First-timers like Bruce and Linda Osborne of San Antonio, who were babysitting granddaughters Lilly, 7, and Lucy, 3, said the Pumpkin Patch was a welcome discovery. In fact, they enjoyed the scenic drive up State Highway 16 through Helotes and Bandera and the affordable fun so much that this year they decided to book a trip to a Bandera resort for their entire family, including three more grandchildren from Austin.

Nine-year-veteran festivalgoer Meghann Sauer of New Braunfels, whose three children have “grown up at the pumpkin patch,” said she hears Lee Haile’s songs in her head all year long! Her family not only relishes the event’s array of activities but also the natural treasures nearby. “We camp out at Garner State Park,” she added, “and we like to travel the picturesque, twisting, turning Hill Country highways in and out of Medina.”

Ironically, apples—not pumpkins—get most of the credit for putting The Great Hill Country Pumpkin Patch on the map. The event began as a traditional pumpkin patch and storytelling fest in Devine more than two decades ago and mushroomed into a much larger happening in Medina shortly after the Texas Legislature proclaimed Medina the “Apple Capital of Texas” in the early 1980s.

Love Creek Orchards’ tour guide Genie Strickland shared her knowledge of growing things in a fact-packed, 45-minute tour of the farm that ended in a barn where kids helped sort apples by size on the apple-processing line. “Youngsters need to realize that apples and other types of produce don’t come from the supermarket,” she said. “Unfortunately, many of them have no idea about agriculture, so we want them to have fun at the pumpkin patch, but also educate ’em.”

Strickland shared the story of Baxter and Carol Adams, pioneers of the Texas apple industry, who moved from Houston to Medina in 1980. They intended to raise cattle on a 2,000-acre ranch bisected by Love Creek, but they found the property had been overgrazed. So they sought advice from the late Loy Shreve of Texas A&M University, who suggested growing apples from a tree variety common to Romania.

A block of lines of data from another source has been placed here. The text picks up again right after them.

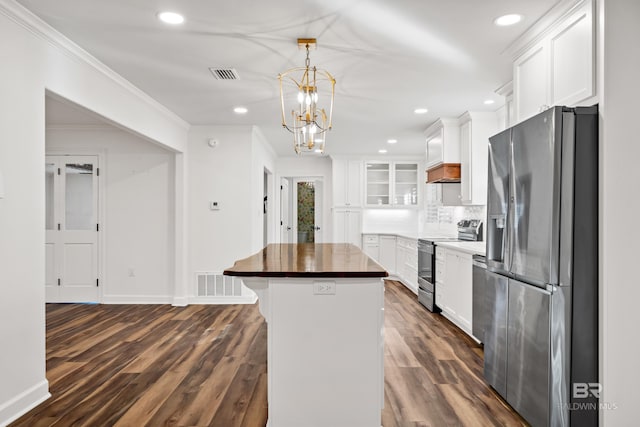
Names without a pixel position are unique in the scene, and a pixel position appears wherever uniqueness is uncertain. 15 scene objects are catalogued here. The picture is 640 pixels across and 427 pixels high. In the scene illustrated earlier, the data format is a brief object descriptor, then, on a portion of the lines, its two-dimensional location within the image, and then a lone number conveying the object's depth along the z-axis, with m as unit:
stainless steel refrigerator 2.04
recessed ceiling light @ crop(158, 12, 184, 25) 2.48
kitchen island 2.22
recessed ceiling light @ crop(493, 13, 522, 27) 2.52
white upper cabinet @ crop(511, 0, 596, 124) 2.21
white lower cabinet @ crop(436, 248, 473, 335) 3.99
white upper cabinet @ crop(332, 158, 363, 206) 8.13
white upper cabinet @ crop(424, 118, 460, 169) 5.13
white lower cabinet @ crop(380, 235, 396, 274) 7.57
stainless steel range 5.04
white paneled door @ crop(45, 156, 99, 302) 5.49
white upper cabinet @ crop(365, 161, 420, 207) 8.13
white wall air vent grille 5.51
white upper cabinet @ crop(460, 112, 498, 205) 4.74
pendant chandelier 2.79
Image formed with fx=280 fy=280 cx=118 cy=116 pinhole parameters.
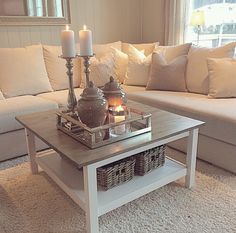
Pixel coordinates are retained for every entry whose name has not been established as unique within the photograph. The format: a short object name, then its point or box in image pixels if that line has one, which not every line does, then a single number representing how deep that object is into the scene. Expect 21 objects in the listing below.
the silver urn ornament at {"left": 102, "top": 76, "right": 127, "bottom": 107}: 1.80
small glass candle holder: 1.62
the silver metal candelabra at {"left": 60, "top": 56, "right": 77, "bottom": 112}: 1.79
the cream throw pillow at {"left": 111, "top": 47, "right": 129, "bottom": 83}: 3.27
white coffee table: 1.39
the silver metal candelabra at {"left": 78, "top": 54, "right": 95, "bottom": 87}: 1.79
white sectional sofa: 2.06
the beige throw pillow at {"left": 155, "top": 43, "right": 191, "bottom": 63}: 2.99
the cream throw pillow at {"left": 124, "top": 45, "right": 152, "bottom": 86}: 3.11
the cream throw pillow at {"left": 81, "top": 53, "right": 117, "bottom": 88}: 3.05
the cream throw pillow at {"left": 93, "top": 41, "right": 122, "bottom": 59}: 3.31
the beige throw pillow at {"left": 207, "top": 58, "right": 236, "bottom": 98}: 2.43
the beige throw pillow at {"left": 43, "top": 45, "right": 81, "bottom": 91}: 3.09
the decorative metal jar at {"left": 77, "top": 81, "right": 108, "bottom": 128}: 1.52
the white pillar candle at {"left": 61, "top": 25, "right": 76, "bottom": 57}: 1.71
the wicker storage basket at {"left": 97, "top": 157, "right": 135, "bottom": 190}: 1.59
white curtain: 3.49
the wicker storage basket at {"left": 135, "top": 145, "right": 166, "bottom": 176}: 1.73
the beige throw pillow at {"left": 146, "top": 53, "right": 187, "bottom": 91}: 2.82
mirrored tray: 1.48
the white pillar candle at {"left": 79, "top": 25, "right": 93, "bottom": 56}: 1.75
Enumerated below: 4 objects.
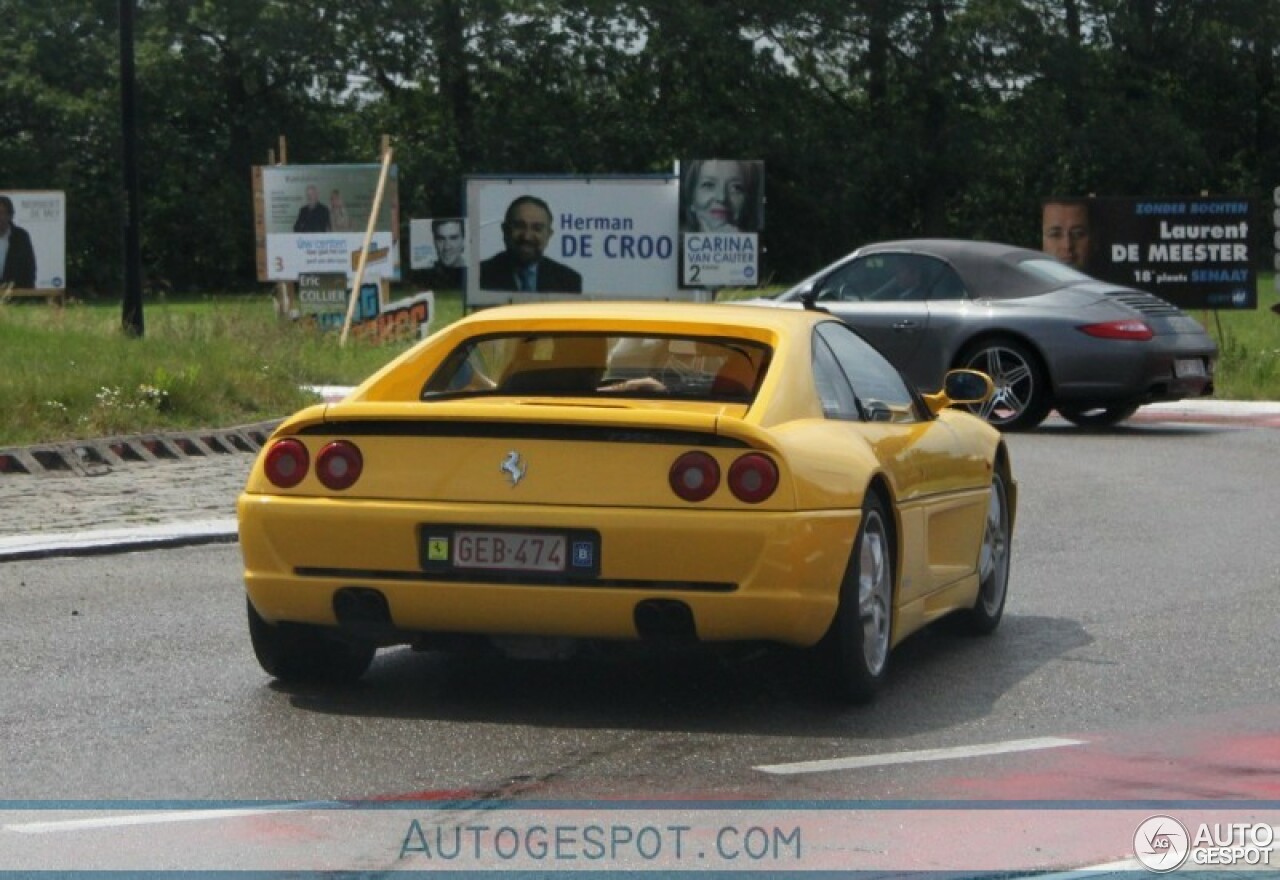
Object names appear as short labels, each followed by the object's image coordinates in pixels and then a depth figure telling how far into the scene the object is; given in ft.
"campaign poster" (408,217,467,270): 132.77
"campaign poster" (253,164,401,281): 100.58
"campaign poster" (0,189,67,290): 110.11
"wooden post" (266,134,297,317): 96.76
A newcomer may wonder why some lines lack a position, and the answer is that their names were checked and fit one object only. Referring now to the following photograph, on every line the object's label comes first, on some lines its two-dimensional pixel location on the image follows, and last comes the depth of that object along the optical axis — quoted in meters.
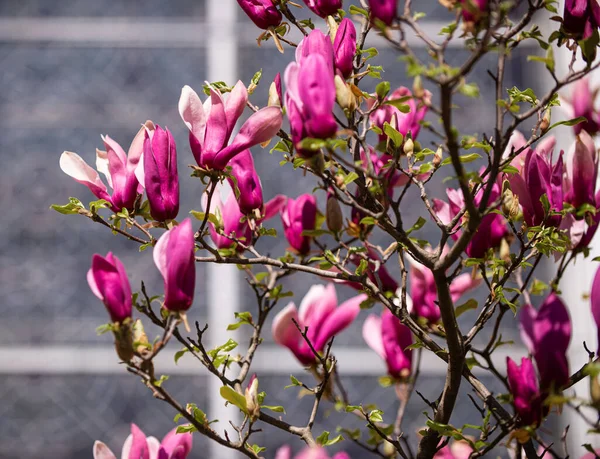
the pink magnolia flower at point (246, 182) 2.35
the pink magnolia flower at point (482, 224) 2.34
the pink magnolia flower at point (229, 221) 2.39
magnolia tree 2.12
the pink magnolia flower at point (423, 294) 2.44
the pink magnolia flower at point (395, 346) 2.46
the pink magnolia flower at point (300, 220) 2.44
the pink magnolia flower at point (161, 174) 2.24
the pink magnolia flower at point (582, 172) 2.26
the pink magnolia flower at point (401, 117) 2.39
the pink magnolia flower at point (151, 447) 2.28
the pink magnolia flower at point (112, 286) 2.15
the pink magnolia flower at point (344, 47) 2.27
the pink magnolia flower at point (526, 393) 2.14
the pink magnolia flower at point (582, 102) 2.58
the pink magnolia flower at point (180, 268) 2.15
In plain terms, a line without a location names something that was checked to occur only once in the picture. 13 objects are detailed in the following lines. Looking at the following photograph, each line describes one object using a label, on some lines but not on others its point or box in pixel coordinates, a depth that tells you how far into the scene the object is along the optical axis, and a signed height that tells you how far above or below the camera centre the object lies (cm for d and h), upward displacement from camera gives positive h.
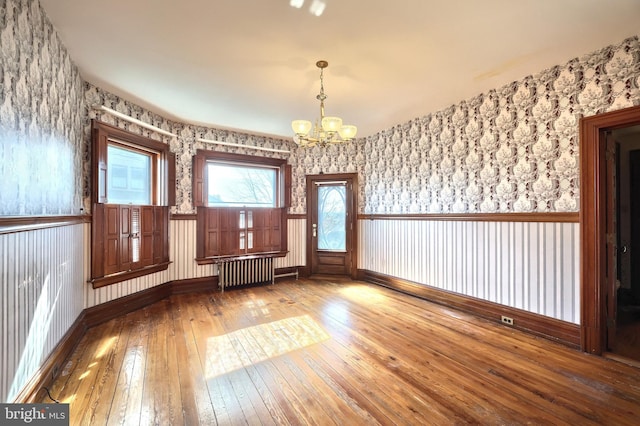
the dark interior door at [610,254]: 255 -38
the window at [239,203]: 472 +21
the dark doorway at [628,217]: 371 -7
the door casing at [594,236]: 252 -21
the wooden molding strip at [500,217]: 273 -5
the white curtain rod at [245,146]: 473 +123
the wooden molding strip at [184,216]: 449 -1
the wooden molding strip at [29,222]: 149 -4
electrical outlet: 313 -120
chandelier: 278 +86
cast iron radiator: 474 -99
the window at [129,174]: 356 +57
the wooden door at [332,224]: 546 -19
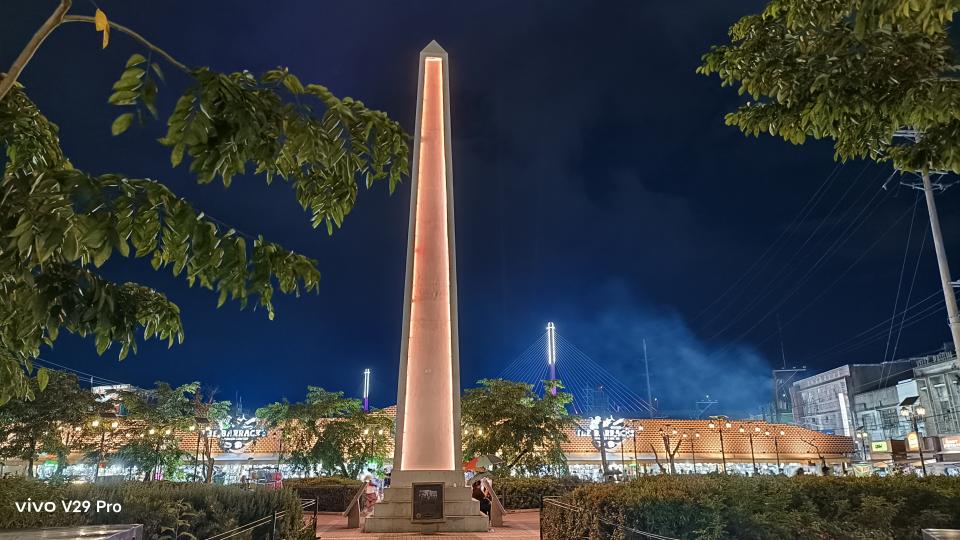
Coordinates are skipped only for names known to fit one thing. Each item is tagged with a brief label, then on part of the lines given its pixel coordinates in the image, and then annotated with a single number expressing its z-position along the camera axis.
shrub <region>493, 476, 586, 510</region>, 23.38
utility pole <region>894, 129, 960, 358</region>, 18.62
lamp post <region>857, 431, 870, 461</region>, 60.29
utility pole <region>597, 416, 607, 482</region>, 38.24
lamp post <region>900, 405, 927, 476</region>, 26.01
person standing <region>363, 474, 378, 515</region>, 21.53
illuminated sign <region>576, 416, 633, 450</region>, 44.00
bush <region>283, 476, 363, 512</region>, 23.50
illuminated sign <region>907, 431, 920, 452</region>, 42.10
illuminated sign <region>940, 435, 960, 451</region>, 44.03
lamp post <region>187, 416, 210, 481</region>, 27.16
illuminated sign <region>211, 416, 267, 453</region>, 43.25
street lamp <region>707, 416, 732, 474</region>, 45.16
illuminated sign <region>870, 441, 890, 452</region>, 51.89
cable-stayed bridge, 48.85
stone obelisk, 14.39
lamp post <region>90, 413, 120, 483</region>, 26.96
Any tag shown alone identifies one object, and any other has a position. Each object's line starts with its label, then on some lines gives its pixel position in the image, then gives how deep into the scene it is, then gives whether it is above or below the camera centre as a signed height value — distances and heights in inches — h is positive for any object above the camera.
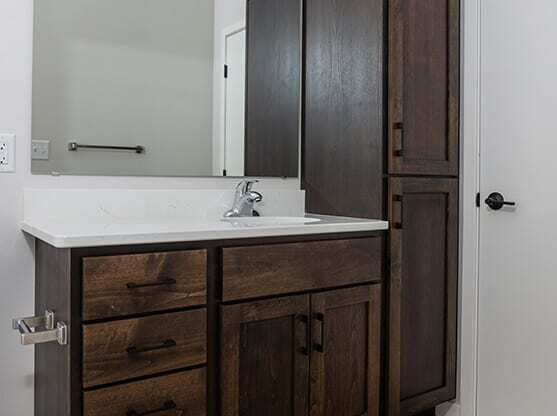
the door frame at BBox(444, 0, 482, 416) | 78.2 -0.1
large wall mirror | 66.5 +15.2
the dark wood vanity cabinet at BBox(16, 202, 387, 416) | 49.0 -13.4
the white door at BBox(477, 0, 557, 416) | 69.6 -2.1
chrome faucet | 77.3 -0.9
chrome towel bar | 49.8 -13.9
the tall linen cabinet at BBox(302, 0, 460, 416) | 71.1 +6.1
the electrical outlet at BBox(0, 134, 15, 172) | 62.9 +4.8
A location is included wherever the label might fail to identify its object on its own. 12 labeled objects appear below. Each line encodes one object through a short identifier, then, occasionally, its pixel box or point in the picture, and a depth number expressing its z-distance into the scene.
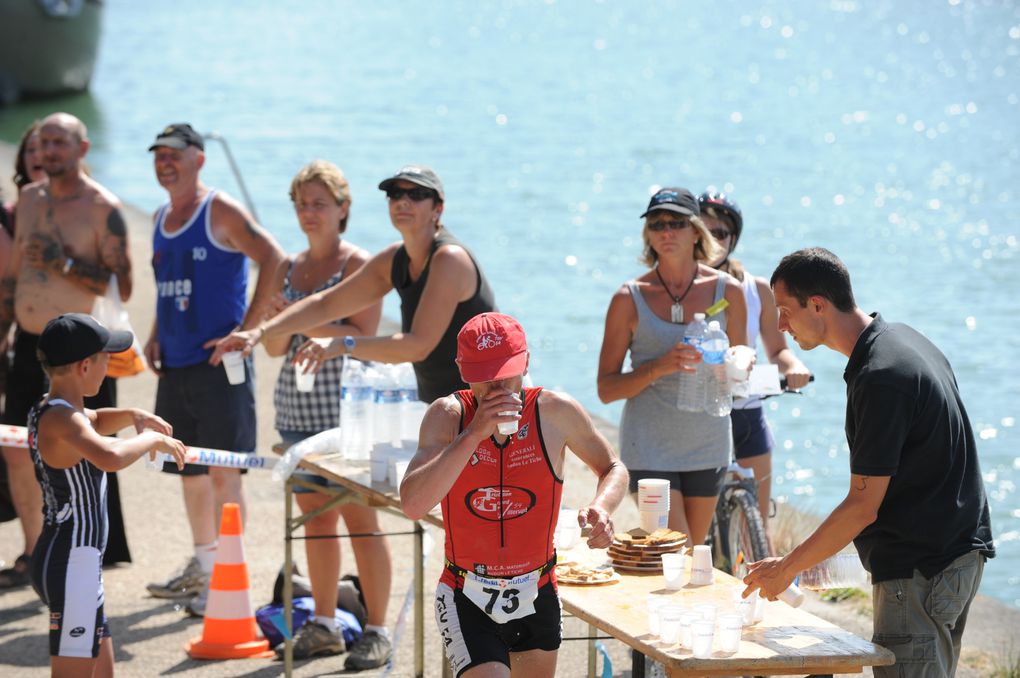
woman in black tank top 12.37
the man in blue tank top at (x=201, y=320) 15.20
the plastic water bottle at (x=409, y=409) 12.88
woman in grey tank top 12.06
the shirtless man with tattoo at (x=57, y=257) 15.63
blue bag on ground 14.02
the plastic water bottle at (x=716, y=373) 11.68
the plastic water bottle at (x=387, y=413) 12.80
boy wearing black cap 10.67
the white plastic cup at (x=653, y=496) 10.49
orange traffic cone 13.80
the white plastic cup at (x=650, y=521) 10.46
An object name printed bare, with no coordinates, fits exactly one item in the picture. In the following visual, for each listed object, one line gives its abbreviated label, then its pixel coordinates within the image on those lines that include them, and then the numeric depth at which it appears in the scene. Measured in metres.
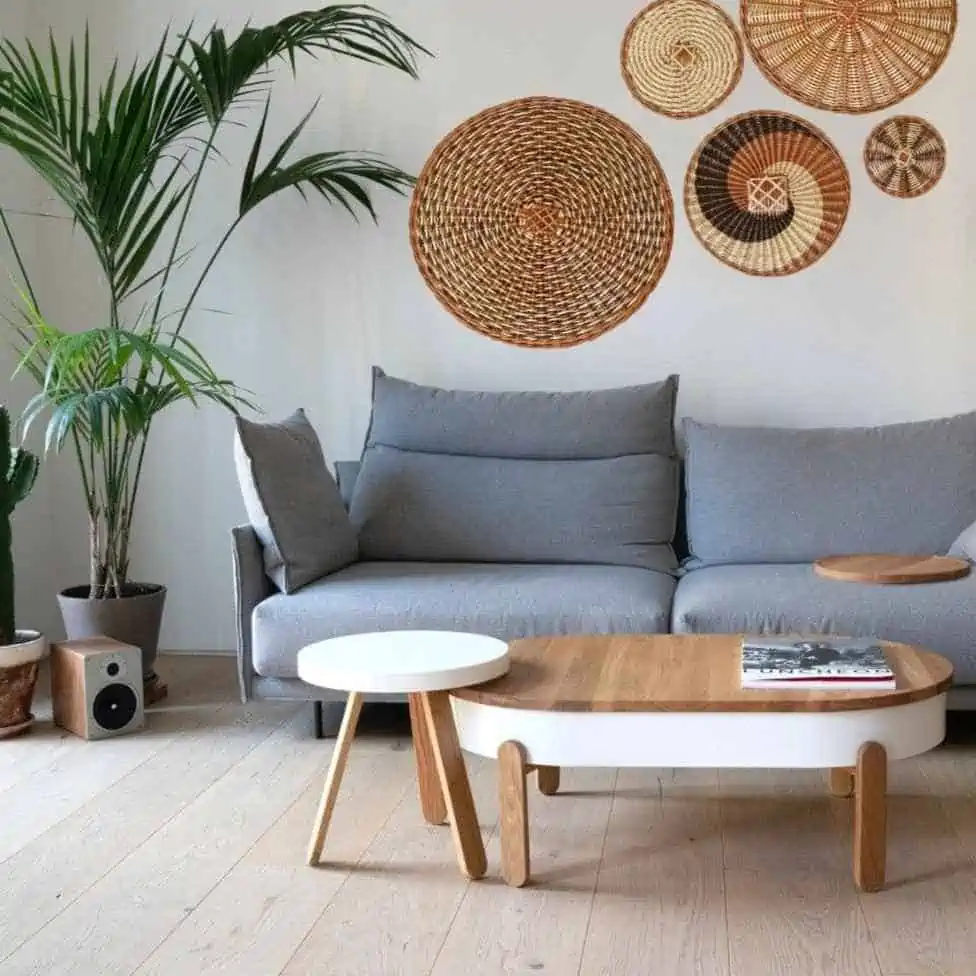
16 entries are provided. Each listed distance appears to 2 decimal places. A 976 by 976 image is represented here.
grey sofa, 3.28
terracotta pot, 3.39
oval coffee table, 2.32
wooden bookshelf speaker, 3.39
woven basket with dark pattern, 4.03
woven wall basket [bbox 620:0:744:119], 4.04
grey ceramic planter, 3.70
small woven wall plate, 3.98
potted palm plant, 3.45
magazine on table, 2.38
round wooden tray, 3.21
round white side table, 2.39
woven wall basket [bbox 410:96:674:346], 4.12
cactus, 3.52
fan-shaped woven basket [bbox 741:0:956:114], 3.96
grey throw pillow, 3.41
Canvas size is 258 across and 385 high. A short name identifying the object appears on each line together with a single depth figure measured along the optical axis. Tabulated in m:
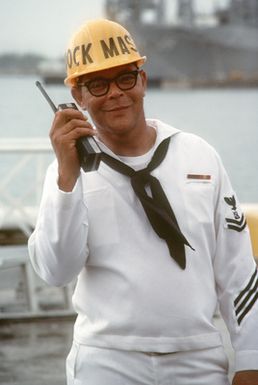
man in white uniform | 3.50
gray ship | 110.92
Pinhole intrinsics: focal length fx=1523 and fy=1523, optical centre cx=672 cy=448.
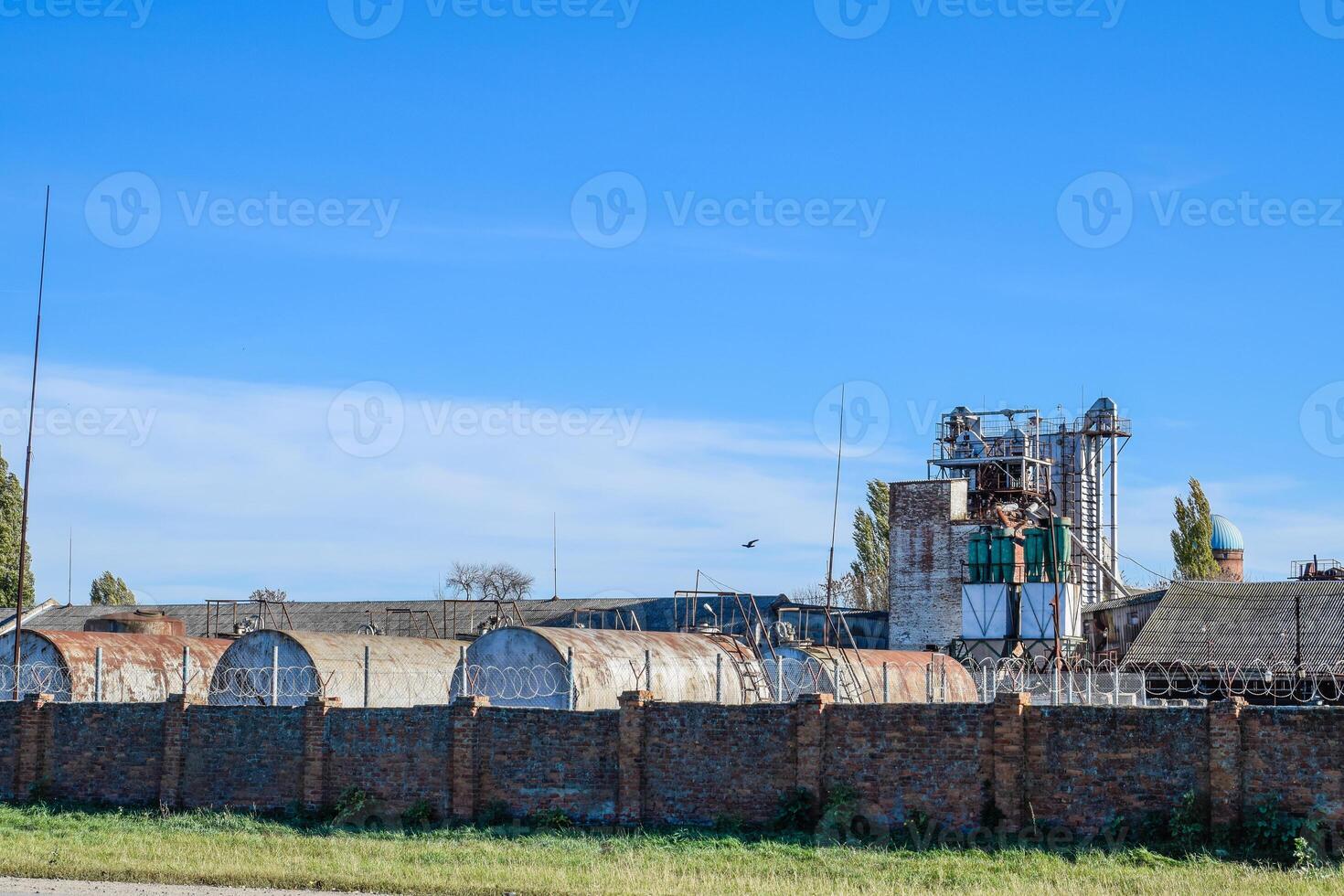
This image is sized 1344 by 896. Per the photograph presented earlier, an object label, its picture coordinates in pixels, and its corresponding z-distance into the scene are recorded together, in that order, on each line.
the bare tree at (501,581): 77.19
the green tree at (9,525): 61.47
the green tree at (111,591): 87.44
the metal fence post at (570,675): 28.50
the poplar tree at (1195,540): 68.06
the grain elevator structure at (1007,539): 42.62
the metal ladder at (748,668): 31.11
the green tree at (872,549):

The initial planting of 100 trees flourished because the Hill Country soil, terrain, and climate are similar to those in Romania. Strickland also pointed out rows of big-tooth maples and said the Adams have made efforts to propagate and save the type of trees that dazzle with fall foliage at Lost Maples State Natural Area at nearby Vanderpool.  

In 2012, the Adamses retired, so Stacie and Bryan Hutzler took over Love Creek Orchards’ operations. The Hutzlers had previously acquired The Apple Store gift shop and eatery in downtown Medina that’s known for its fresh apple pie, soft-serve apple ice cream, and SPJ (spicy pepper jack) burgers. On typical weekends year-round, throngs of motorists, bicyclists, bikers, and hikers descend upon The Apple Store, and the numbers mushroom in October with many wandering in for The Great Hill Country Pumpkin Patch.

“Families and especially small children leaving the pumpkin patch are worn out from having fun, yet they’re thanking us for giving them a taste of rural life,” Bryan Hutzler said. “And we’re thanking them for giving us the opportunity to show how wonderful it is to live in the country.”